Exactly and only the lines from the one with "vMotion이란 무엇이며, vCenter에서 VM을 단" through the last line of the records need to be set down; please skip the pictures.

= Saved data entries =
____
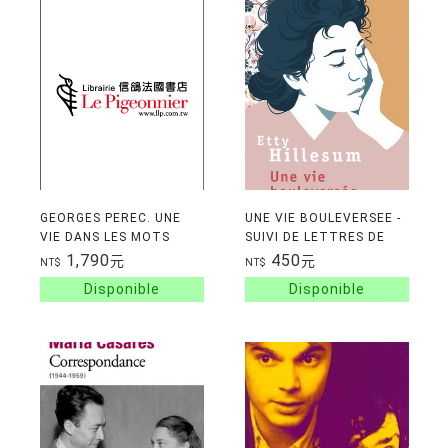
GEORGES PEREC. UNE
UNE VIE BOULEVERSEE -
VIE DANS LES MOTS
SUIVI DE LETTRES DE
WESTERBORK
1,790
450
元
元
NT$
NT$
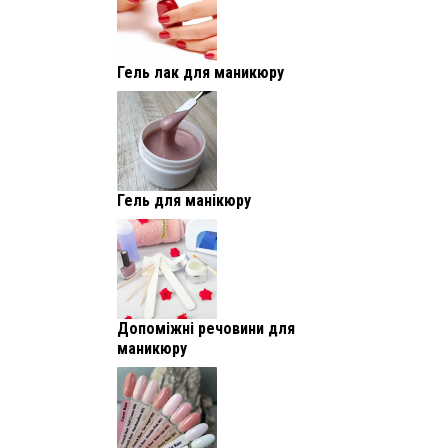
Гель лак для маникюру
Гель для манікюру
Допоміжні речовини для
маникюру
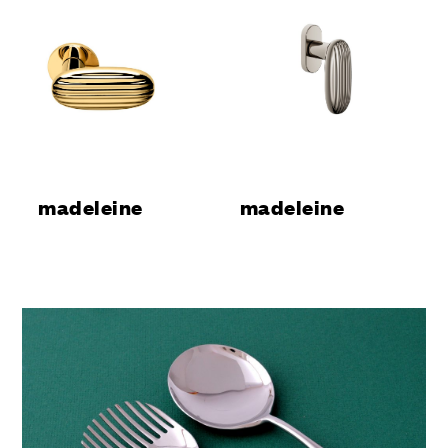
madeleine
madeleine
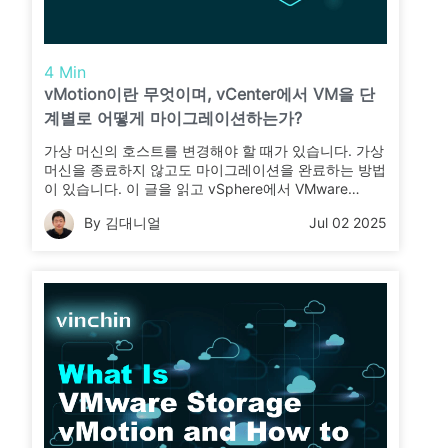
4 Min
vMotion이란 무엇이며, vCenter에서 VM을 단
계별로 어떻게 마이그레이션하는가?
가상 머신의 호스트를 변경해야 할 때가 있습니다. 가상
머신을 종료하지 않고도 마이그레이션을 완료하는 방법
이 있습니다. 이 글을 읽고 vSphere에서 VMware
vMotion이 무엇인지 그리고 어떻게 사용하는지 알아보
By 김대니얼
Jul 02 2025
세요.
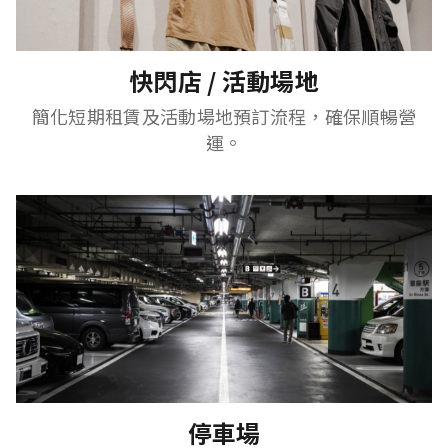
快閃店 / 活動場地
簡化短期租賃及活動場地預訂流程，確保順暢營
運。
停車場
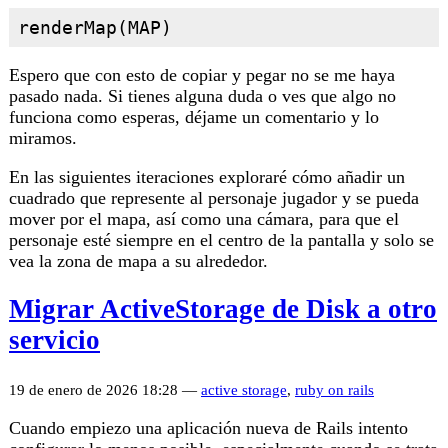
Espero que con esto de copiar y pegar no se me haya
pasado nada. Si tienes alguna duda o ves que algo no
funciona como esperas, déjame un comentario y lo
miramos.
En las siguientes iteraciones exploraré cómo añadir un
cuadrado que represente al personaje jugador y se pueda
mover por el mapa, así como una cámara, para que el
personaje esté siempre en el centro de la pantalla y solo se
vea la zona de mapa a su alrededor.
Migrar ActiveStorage de Disk a otro
servicio
19 de enero de 2026 18:28 —
active storage
,
ruby on rails
Cuando empiezo una aplicación nueva de Rails intento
____
= TASK OUTPUT =
vMotion이란 무엇이며, vCenter에서 VM을 단
계별로 어떻게 마이그레이션하는가?
가상 머신의 호스트를 변경해야 할 때가 있습니다. 가상
머신을 종료하지 않고도 마이그레이션을 완료하는 방법
이 있습니다. 이 글을 읽고 vSphere에서 VMware
vMotion이 무엇인지 그리고 어떻게 사용하는지 알아보
By 김대니얼
Jul 02 2025
세요.
快閃店 / 活動場地
簡化短期租賃及活動場地預訂流程，確保順暢營
運。
停車場
Espero que con esto de copiar y pegar no se me haya
pasado nada. Si tienes alguna duda o ves que algo no
funciona como esperas, déjame un comentario y lo
miramos.
En las siguientes iteraciones exploraré cómo añadir un
cuadrado que represente al personaje jugador y se pueda
mover por el mapa, así como una cámara, para que el
personaje esté siempre en el centro de la pantalla y solo se
vea la zona de mapa a su alrededor.
Migrar ActiveStorage de Disk a otro
servicio
19 de enero de 2026 18:28 —
active storage
,
ruby on rails
Cuando empiezo una aplicación nueva de Rails intento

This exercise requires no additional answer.